Задание:
Ответьте по тексту о книге «Дневник прилавка»:
1. Где автор впервые увидел ссылку на эту книгу?
2. Чем книга оказалась на самом деле?
3. Какое произведение автор называет самой близкой аналогией по литературной форме?

Текст для задания:
К написанию этого текста меня привела небольшая цепочка случайностей. Вначале я увидел ссылку на книгу "Дневник прилавка" в одной из статей о жизни блокадного Ленинграда, и немедленно заказал её на сайте издательства. В ходе чтения я наткнулся на один отрывок, который показался мне настолько трогательным и страшным одновременно, что я сразу захотел опубликовать его на своём сайте, но смог удержаться от немедленной публикации и решил всё же сначала дочитать книгу.
Как выяснилось, меня ввело в заблуждение слово "Дневник" в названии. Как это часто бывает с импульсивными покупками, дьявол скрывался в деталях, и в данном случае проблема была в том, что на деле это не дневник, а беллетризированные послевоенные мемуары. Если приводить пример схожей литературной формы, то наиболее близкой аналогией являются "Дневные звёзды" Берггольц. При этом надо сказать, что приведённая в аннотации фраза "она живёт в своих очерках реальной жизнью как современник блокадного города, записывая события по мере их наступления" не просто вводит в заблуждение, но во многих случаях откровенно не соответствует действительности.

Выборка из данных:
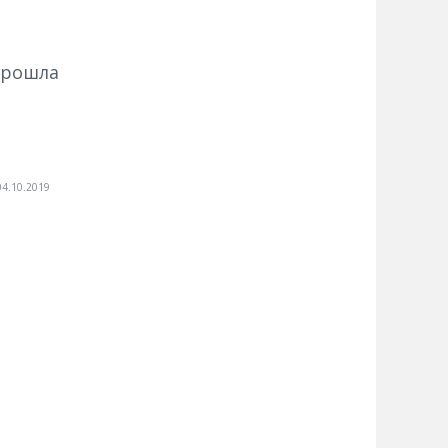
прошла
04.10.2019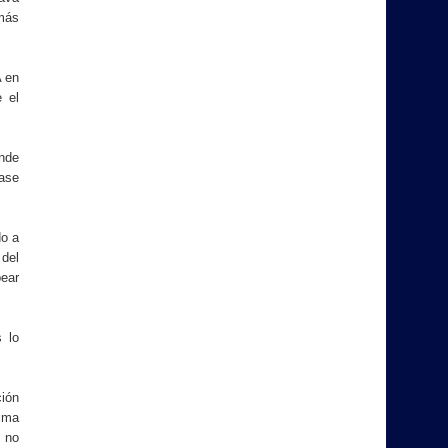
emás
A en
 el
nde
lase
do a
 del
bear
 lo
ión
sima
 no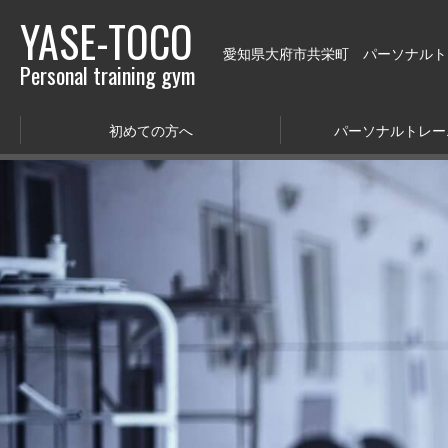
YASE-TOCO
愛知県大府市共栄町 パーソナルトレー
Personal training gym
初めての方へ
パーソナルトレー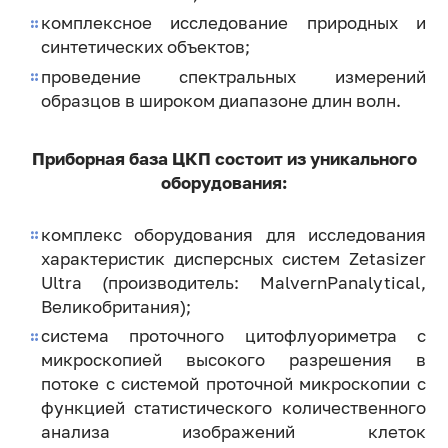
комплексное исследование природных и
синтетических объектов;
проведение спектральных измерений
образцов в широком диапазоне длин волн.
Приборная база ЦКП состоит из уникального
оборудования:
комплекс оборудования для исследования
характеристик дисперсных систем Zetasizer
Ultra (производитель: MalvernPanalytical,
Великобритания);
система проточного цитофлуориметра с
микроскопией высокого разрешения в
потоке с системой проточной микроскопии с
функцией статистического количественного
анализа изображений клеток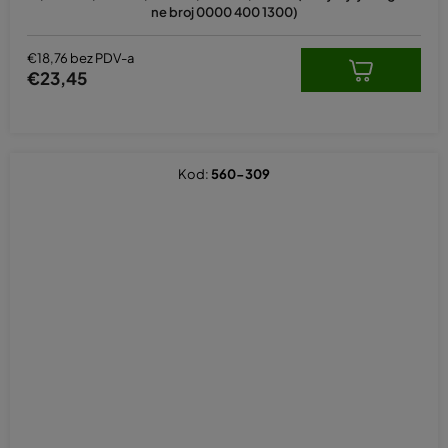
je
ne broj 0000 400 1300)
5,0
od
5
€18,76 bez PDV-a
zvjezdica.
€23,45
Kod:
560-309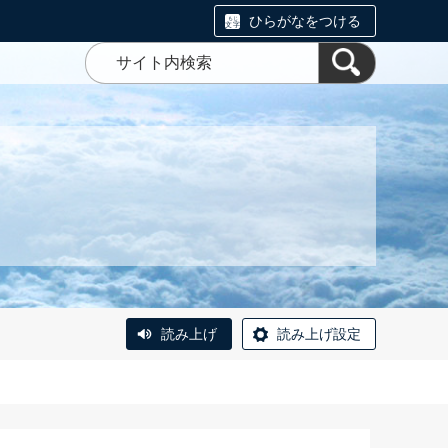
ひらがなをつける
読み上げ
読み上げ設定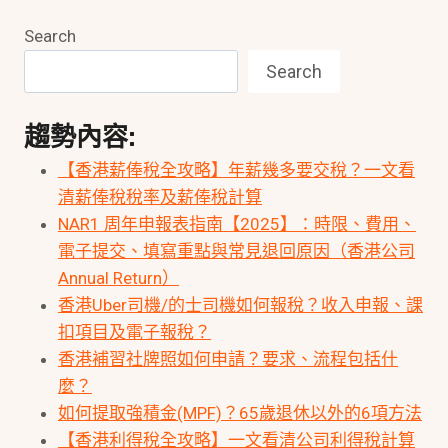
Search
Search
趨勢內容:
【香港薪俸稅全攻略】年薪幾多要交稅？一文看
清薪俸稅稅率及薪俸稅計算
NAR1 周年申報表指南【2025】：時限、費用、
電子提交、填寫重點與常見退回原因（香港公司
Annual Return）
香港Uber司機/的士司機如何報稅？收入申報、課
扣項目及電子報稅？
香港補習社牌照如何申請？要求、流程包括什
麼？
如何提取強積金(MPF)？65歲退休以外的6項方法
【香港利得稅全攻略】一文看清公司利得稅計算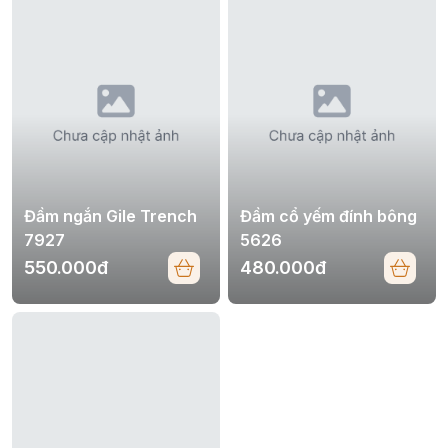
Đầm ngắn Gile Trench
Đầm cổ yếm đính bông
7927
5626
550.000đ
480.000đ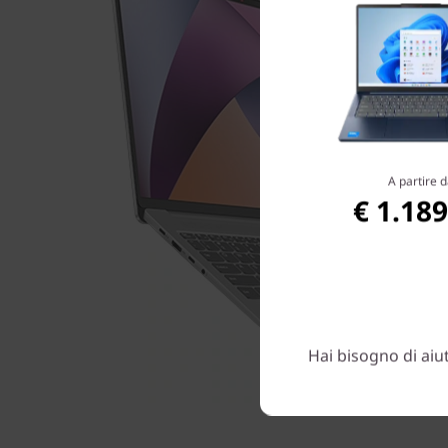
A partire d
€ 1.189
Hai bisogno di aiu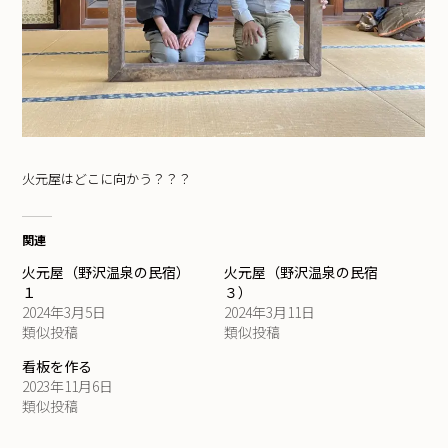
火元屋はどこに向かう？？？
関連
火元屋（野沢温泉の民宿）
火元屋（野沢温泉の民宿
１
３）
2024年3月5日
2024年3月11日
類似投稿
類似投稿
看板を作る
2023年11月6日
類似投稿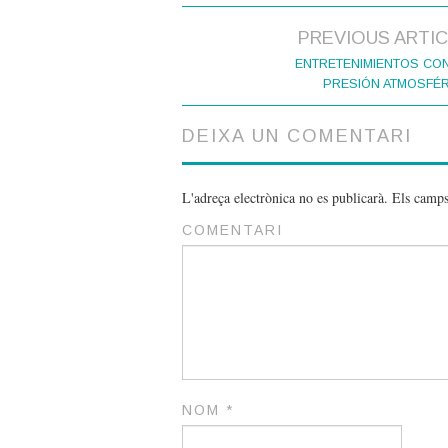
PREVIOUS ARTI
Post navigation
ENTRETENIMIENTOS CON
PRESIÓN ATMOSFÉR
DEIXA UN COMENTARI
L'adreça electrònica no es publicarà.
Els camps
COMENTARI
NOM
*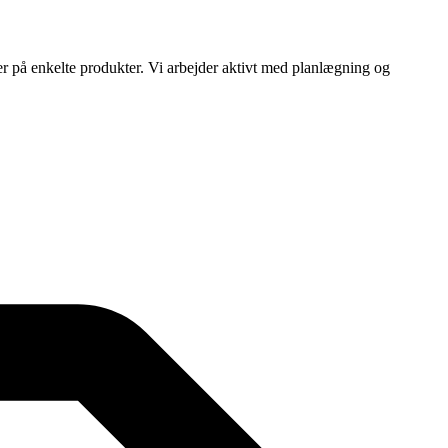
ser på enkelte produkter. Vi arbejder aktivt med planlægning og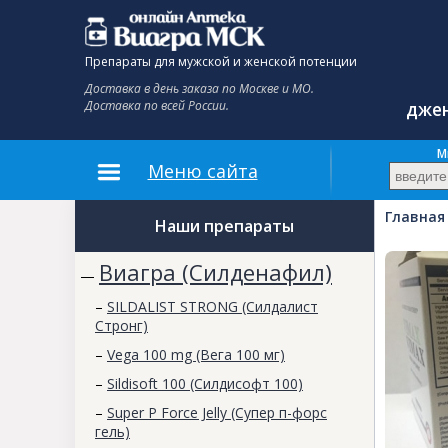
Препараты для мужской и женской потенции
Доставка в день заказа по Москве и МО.
Доставка по всей России.
джен
До
М
Меню сайта
Главная
Наши препараты
Виагра (Силденафил)
—
–
SILDALIST STRONG (Силдалист
Стронг)
–
Vega 100 mg (Вега 100 мг)
–
Sildisoft 100 (Силдисофт 100)
–
Super P Force Jelly (Супер п-форс
гель)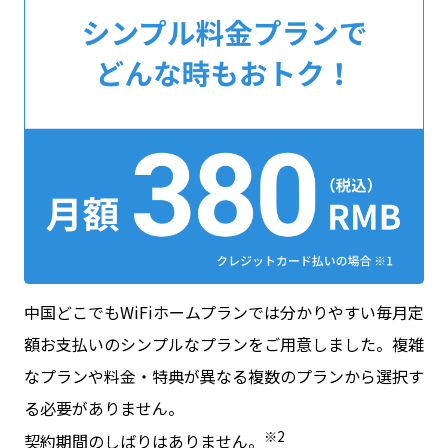
中国どこでもWiFiホームプランでは分かりやすい毎月定
額お支払いのシンプルなプランをご用意しました。複雑
なプランや料金・特典が異なる複数のプランから選択す
る必要がありません。
※2
契約期間のしばりはありません。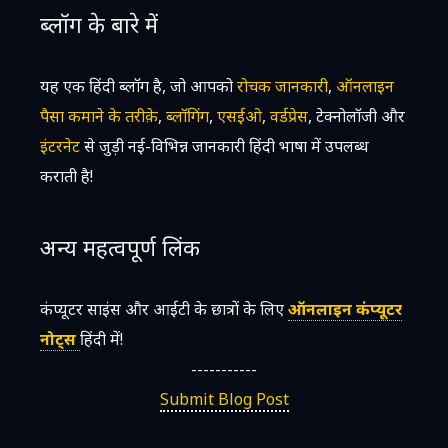
ब्लॉग के बारे में
यह एक हिंदी ब्लॉग है, जो आपको
रोचक जानकारी
,
ऑनलाइन
पैसा कमाने के तरीक़े
,
ब्लॉगिंग
,
एसईओ
,
वर्डप्रेस
, टेक्नोलॉजी और
इंटरनेट
से जुड़ी नई-विभिन्न जानकारी हिंदी भाषा में उपलब्ध
कराती है!
अन्य महत्वपूर्ण लिंक
कंप्यूटर साइंस और आईटी के छात्रों के लिए
ऑनलाइन कंप्यूटर
नोट्स
हिंदी में!
-----------
Submit Blog Post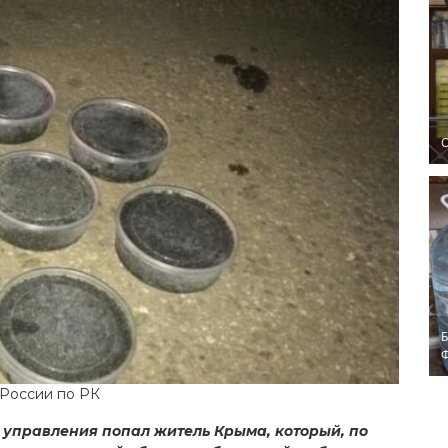
O
Б
 России по РК
 управления попал житель Крыма, который, по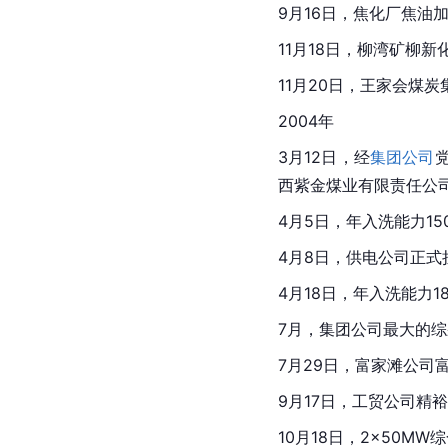
9月16日，焦化厂焦油
11月18日，柳湾矿柳
11月20日，王家会煤
2004年
3月12日，经
集团公司
西紫金煤业有限责任公
4月5日，年入洗能力1
4月8日，供电公司正式
4月18日，年入洗能力
7月，
集团公司
最大的综
7月29日，富家滩公司
9月17日，
工贸公司
精裕
10月18日，2×50M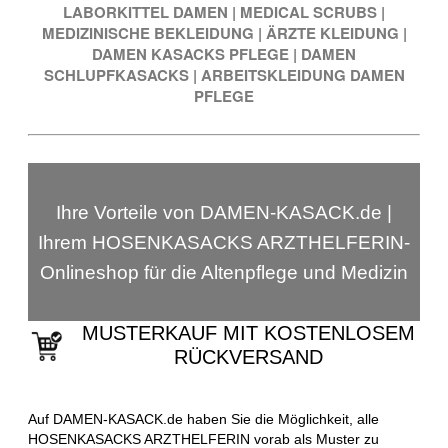
LABORKITTEL DAMEN
|
MEDICAL SCRUBS
|
MEDIZINISCHE BEKLEIDUNG
|
ÄRZTE KLEIDUNG
|
DAMEN KASACKS PFLEGE
|
DAMEN
SCHLUPFKASACKS
|
ARBEITSKLEIDUNG DAMEN
PFLEGE
Ihre Vorteile von DAMEN-KASACK.de |
Ihrem HOSENKASACKS ARZTHELFERIN-
Onlineshop für die Altenpflege und Medizin
MUSTERKAUF MIT KOSTENLOSEM
RÜCKVERSAND
Auf DAMEN-KASACK.de haben Sie die Möglichkeit, alle
HOSENKASACKS ARZTHELFERIN vorab als Muster zu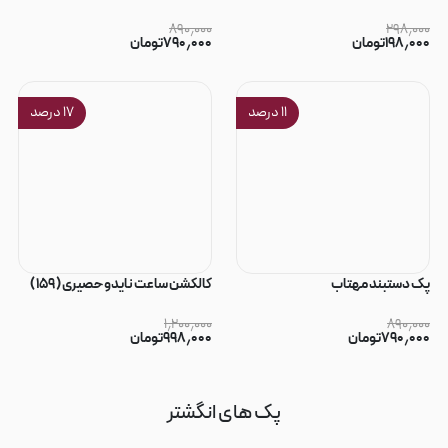
۸۹۰٫۰۰۰
۲۹۸٫۰۰۰
۱۹۸٫۰۰۰
تومان
۷۹۰٫۰۰۰
تومان
۱۱
درصد
۱۷
درصد
پک دستبند مهتاب
کالکشن ساعت نایدو حصیری ( ۱۵۹ )
۱٫۲۰۰٫۰۰۰
۸۹۰٫۰۰۰
۷۹۰٫۰۰۰
تومان
۹۹۸٫۰۰۰
تومان
پک های انگشتر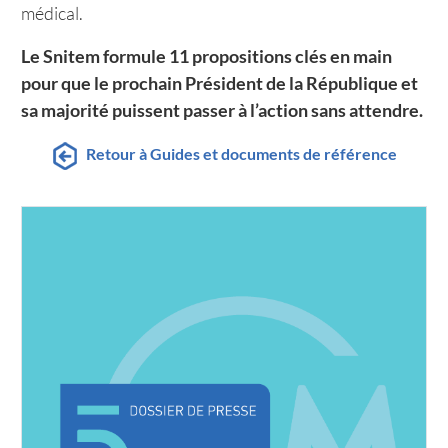
médical.
Le Snitem formule 11 propositions clés en main
pour que le prochain Président de la République et
sa majorité puissent passer à l’action sans attendre.
Retour à Guides et documents de référence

Ответ:
1. В одной из статей о жизни блокадного Ленинграда.
2. Беллетризированными послевоенными мемуарами, а не дневником.
3. «Дневные звёзды» Берггольц.